* _THE TASK_:
Your answer must be an exact copy of all the entries.

INFORMATION GIVEN START

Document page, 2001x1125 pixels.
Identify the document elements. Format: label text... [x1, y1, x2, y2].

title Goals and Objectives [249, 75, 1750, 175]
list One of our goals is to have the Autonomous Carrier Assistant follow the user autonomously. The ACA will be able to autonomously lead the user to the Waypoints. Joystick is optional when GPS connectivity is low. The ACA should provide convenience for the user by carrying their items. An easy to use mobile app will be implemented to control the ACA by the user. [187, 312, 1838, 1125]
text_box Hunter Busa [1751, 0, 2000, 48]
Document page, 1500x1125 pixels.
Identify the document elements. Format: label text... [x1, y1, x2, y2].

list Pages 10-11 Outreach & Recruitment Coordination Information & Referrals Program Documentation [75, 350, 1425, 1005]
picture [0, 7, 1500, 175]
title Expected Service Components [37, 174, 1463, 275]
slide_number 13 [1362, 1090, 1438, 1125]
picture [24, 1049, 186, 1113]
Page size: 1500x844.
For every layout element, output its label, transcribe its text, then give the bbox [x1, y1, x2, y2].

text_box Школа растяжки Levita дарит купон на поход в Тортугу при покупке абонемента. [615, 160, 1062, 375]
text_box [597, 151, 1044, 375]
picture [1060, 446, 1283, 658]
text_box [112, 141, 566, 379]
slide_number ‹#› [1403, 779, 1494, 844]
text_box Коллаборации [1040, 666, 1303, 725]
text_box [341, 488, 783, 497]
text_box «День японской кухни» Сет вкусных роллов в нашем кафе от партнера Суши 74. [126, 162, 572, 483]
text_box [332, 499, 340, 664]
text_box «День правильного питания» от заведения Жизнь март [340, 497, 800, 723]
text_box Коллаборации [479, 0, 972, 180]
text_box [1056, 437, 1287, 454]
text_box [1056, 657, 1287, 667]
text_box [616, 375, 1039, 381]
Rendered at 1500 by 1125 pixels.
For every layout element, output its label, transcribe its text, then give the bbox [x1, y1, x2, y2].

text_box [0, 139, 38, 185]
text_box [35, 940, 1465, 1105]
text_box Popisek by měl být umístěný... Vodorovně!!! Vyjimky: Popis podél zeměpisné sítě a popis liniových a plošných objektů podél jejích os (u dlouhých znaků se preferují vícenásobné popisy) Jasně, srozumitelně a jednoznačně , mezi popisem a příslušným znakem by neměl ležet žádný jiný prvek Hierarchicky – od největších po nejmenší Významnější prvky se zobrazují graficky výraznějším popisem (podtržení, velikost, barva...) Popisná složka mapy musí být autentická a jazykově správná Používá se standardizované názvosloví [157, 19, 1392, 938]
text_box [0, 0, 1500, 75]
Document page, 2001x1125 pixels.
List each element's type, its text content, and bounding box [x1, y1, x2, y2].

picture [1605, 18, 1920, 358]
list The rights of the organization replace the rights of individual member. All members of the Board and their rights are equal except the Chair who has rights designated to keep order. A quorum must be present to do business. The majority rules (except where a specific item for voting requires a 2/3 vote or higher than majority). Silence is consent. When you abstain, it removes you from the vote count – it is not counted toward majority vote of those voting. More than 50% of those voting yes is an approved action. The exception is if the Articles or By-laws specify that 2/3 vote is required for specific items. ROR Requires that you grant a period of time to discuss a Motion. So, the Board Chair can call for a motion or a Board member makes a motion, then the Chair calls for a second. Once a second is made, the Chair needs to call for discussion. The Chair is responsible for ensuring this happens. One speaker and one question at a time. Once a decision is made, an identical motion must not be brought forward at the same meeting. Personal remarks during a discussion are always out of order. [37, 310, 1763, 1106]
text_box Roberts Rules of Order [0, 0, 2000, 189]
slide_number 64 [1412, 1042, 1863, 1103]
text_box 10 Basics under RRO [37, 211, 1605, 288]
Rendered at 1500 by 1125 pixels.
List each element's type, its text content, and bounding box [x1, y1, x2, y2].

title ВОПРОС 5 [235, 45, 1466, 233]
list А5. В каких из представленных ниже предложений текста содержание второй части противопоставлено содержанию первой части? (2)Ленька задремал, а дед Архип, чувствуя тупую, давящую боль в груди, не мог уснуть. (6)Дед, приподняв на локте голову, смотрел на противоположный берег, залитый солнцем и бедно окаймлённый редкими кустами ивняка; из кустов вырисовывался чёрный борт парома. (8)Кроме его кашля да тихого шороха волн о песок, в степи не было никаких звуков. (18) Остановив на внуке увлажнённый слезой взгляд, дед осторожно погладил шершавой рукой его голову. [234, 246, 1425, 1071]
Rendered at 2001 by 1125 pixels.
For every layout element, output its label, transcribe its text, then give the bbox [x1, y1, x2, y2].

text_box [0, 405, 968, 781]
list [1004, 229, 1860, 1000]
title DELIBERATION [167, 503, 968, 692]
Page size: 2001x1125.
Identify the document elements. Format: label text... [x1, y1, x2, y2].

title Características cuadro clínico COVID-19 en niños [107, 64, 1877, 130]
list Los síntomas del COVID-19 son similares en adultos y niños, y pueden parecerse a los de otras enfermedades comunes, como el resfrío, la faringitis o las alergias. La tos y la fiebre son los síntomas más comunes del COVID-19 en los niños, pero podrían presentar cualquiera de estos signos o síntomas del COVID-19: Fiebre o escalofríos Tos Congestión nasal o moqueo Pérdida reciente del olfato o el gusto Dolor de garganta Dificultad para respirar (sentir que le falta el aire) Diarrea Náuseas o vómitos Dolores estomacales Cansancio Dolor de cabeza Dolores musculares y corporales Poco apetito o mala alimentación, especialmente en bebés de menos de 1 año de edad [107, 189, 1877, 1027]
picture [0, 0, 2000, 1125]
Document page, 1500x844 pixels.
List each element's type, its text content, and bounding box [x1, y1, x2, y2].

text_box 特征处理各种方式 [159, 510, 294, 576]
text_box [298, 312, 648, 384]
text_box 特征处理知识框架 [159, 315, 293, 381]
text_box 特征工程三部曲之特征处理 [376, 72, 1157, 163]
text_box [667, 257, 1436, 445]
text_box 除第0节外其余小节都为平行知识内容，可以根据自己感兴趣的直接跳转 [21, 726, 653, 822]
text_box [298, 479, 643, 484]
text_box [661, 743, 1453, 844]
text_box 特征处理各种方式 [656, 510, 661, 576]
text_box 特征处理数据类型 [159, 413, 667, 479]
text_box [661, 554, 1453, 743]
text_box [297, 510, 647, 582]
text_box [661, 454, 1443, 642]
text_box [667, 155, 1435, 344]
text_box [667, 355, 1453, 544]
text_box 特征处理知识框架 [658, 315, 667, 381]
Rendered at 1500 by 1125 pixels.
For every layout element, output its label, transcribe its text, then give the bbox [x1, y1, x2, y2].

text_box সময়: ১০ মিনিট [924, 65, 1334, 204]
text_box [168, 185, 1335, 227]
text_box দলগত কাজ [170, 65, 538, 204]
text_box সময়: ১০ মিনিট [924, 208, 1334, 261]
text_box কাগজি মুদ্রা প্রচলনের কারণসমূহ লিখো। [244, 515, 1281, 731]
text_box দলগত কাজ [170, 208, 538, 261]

INFORMATION GIVEN END

* _RESULT OF THE EXERCISE_:
Document page, 2001x1125 pixels.
Identify the document elements. Format: label text... [x1, y1, x2, y2].

title Goals and Objectives [249, 75, 1750, 175]
list One of our goals is to have the Autonomous Carrier Assistant follow the user autonomously. The ACA will be able to autonomously lead the user to the Waypoints. Joystick is optional when GPS connectivity is low. The ACA should provide convenience for the user by carrying their items. An easy to use mobile app will be implemented to control the ACA by the user. [187, 312, 1838, 1125]
text_box Hunter Busa [1751, 0, 2000, 48]
Document page, 1500x1125 pixels.
Identify the document elements. Format: label text... [x1, y1, x2, y2].

list Pages 10-11 Outreach & Recruitment Coordination Information & Referrals Program Documentation [75, 350, 1425, 1005]
picture [0, 7, 1500, 175]
title Expected Service Components [37, 174, 1463, 275]
slide_number 13 [1362, 1090, 1438, 1125]
picture [24, 1049, 186, 1113]
Page size: 1500x844.
For every layout element, output its label, transcribe its text, then give the bbox [x1, y1, x2, y2].

text_box Школа растяжки Levita дарит купон на поход в Тортугу при покупке абонемента. [615, 160, 1062, 375]
text_box [597, 151, 1044, 375]
picture [1060, 446, 1283, 658]
text_box [112, 141, 566, 379]
slide_number ‹#› [1403, 779, 1494, 844]
text_box Коллаборации [1040, 666, 1303, 725]
text_box [341, 488, 783, 497]
text_box «День японской кухни» Сет вкусных роллов в нашем кафе от партнера Суши 74. [126, 162, 572, 483]
text_box [332, 499, 340, 664]
text_box «День правильного питания» от заведения Жизнь март [340, 497, 800, 723]
text_box Коллаборации [479, 0, 972, 180]
text_box [1056, 437, 1287, 454]
text_box [1056, 657, 1287, 667]
text_box [616, 375, 1039, 381]
Rendered at 1500 by 1125 pixels.
For every layout element, output its label, transcribe its text, then give the bbox [x1, y1, x2, y2].

text_box [0, 139, 38, 185]
text_box [35, 940, 1465, 1105]
text_box Popisek by měl být umístěný... Vodorovně!!! Vyjimky: Popis podél zeměpisné sítě a popis liniových a plošných objektů podél jejích os (u dlouhých znaků se preferují vícenásobné popisy) Jasně, srozumitelně a jednoznačně , mezi popisem a příslušným znakem by neměl ležet žádný jiný prvek Hierarchicky – od největších po nejmenší Významnější prvky se zobrazují graficky výraznějším popisem (podtržení, velikost, barva...) Popisná složka mapy musí být autentická a jazykově správná Používá se standardizované názvosloví [157, 19, 1392, 938]
text_box [0, 0, 1500, 75]
Document page, 2001x1125 pixels.
List each element's type, its text content, and bounding box [x1, y1, x2, y2].

picture [1605, 18, 1920, 358]
list The rights of the organization replace the rights of individual member. All members of the Board and their rights are equal except the Chair who has rights designated to keep order. A quorum must be present to do business. The majority rules (except where a specific item for voting requires a 2/3 vote or higher than majority). Silence is consent. When you abstain, it removes you from the vote count – it is not counted toward majority vote of those voting. More than 50% of those voting yes is an approved action. The exception is if the Articles or By-laws specify that 2/3 vote is required for specific items. ROR Requires that you grant a period of time to discuss a Motion. So, the Board Chair can call for a motion or a Board member makes a motion, then the Chair calls for a second. Once a second is made, the Chair needs to call for discussion. The Chair is responsible for ensuring this happens. One speaker and one question at a time. Once a decision is made, an identical motion must not be brought forward at the same meeting. Personal remarks during a discussion are always out of order. [37, 310, 1763, 1106]
text_box Roberts Rules of Order [0, 0, 2000, 189]
slide_number 64 [1412, 1042, 1863, 1103]
text_box 10 Basics under RRO [37, 211, 1605, 288]
Rendered at 1500 by 1125 pixels.
List each element's type, its text content, and bounding box [x1, y1, x2, y2].

title ВОПРОС 5 [235, 45, 1466, 233]
list А5. В каких из представленных ниже предложений текста содержание второй части противопоставлено содержанию первой части? (2)Ленька задремал, а дед Архип, чувствуя тупую, давящую боль в груди, не мог уснуть. (6)Дед, приподняв на локте голову, смотрел на противоположный берег, залитый солнцем и бедно окаймлённый редкими кустами ивняка; из кустов вырисовывался чёрный борт парома. (8)Кроме его кашля да тихого шороха волн о песок, в степи не было никаких звуков. (18) Остановив на внуке увлажнённый слезой взгляд, дед осторожно погладил шершавой рукой его голову. [234, 246, 1425, 1071]
Rendered at 2001 by 1125 pixels.
For every layout element, output its label, transcribe its text, then give the bbox [x1, y1, x2, y2].

text_box [0, 405, 968, 781]
list [1004, 229, 1860, 1000]
title DELIBERATION [167, 503, 968, 692]
Page size: 2001x1125.
Identify the document elements. Format: label text... [x1, y1, x2, y2].

title Características cuadro clínico COVID-19 en niños [107, 64, 1877, 130]
list Los síntomas del COVID-19 son similares en adultos y niños, y pueden parecerse a los de otras enfermedades comunes, como el resfrío, la faringitis o las alergias. La tos y la fiebre son los síntomas más comunes del COVID-19 en los niños, pero podrían presentar cualquiera de estos signos o síntomas del COVID-19: Fiebre o escalofríos Tos Congestión nasal o moqueo Pérdida reciente del olfato o el gusto Dolor de garganta Dificultad para respirar (sentir que le falta el aire) Diarrea Náuseas o vómitos Dolores estomacales Cansancio Dolor de cabeza Dolores musculares y corporales Poco apetito o mala alimentación, especialmente en bebés de menos de 1 año de edad [107, 189, 1877, 1027]
picture [0, 0, 2000, 1125]
Document page, 1500x844 pixels.
List each element's type, its text content, and bounding box [x1, y1, x2, y2].

text_box 特征处理各种方式 [159, 510, 294, 576]
text_box [298, 312, 648, 384]
text_box 特征处理知识框架 [159, 315, 293, 381]
text_box 特征工程三部曲之特征处理 [376, 72, 1157, 163]
text_box [667, 257, 1436, 445]
text_box 除第0节外其余小节都为平行知识内容，可以根据自己感兴趣的直接跳转 [21, 726, 653, 822]
text_box [298, 479, 643, 484]
text_box [661, 743, 1453, 844]
text_box 特征处理各种方式 [656, 510, 661, 576]
text_box 特征处理数据类型 [159, 413, 667, 479]
text_box [661, 554, 1453, 743]
text_box [297, 510, 647, 582]
text_box [661, 454, 1443, 642]
text_box [667, 155, 1435, 344]
text_box [667, 355, 1453, 544]
text_box 特征处理知识框架 [658, 315, 667, 381]
Rendered at 1500 by 1125 pixels.
For every layout element, output its label, transcribe its text, then give the bbox [x1, y1, x2, y2].

text_box সময়: ১০ মিনিট [924, 65, 1334, 204]
text_box [168, 185, 1335, 227]
text_box দলগত কাজ [170, 65, 538, 204]
text_box সময়: ১০ মিনিট [924, 208, 1334, 261]
text_box কাগজি মুদ্রা প্রচলনের কারণসমূহ লিখো। [244, 515, 1281, 731]
text_box দলগত কাজ [170, 208, 538, 261]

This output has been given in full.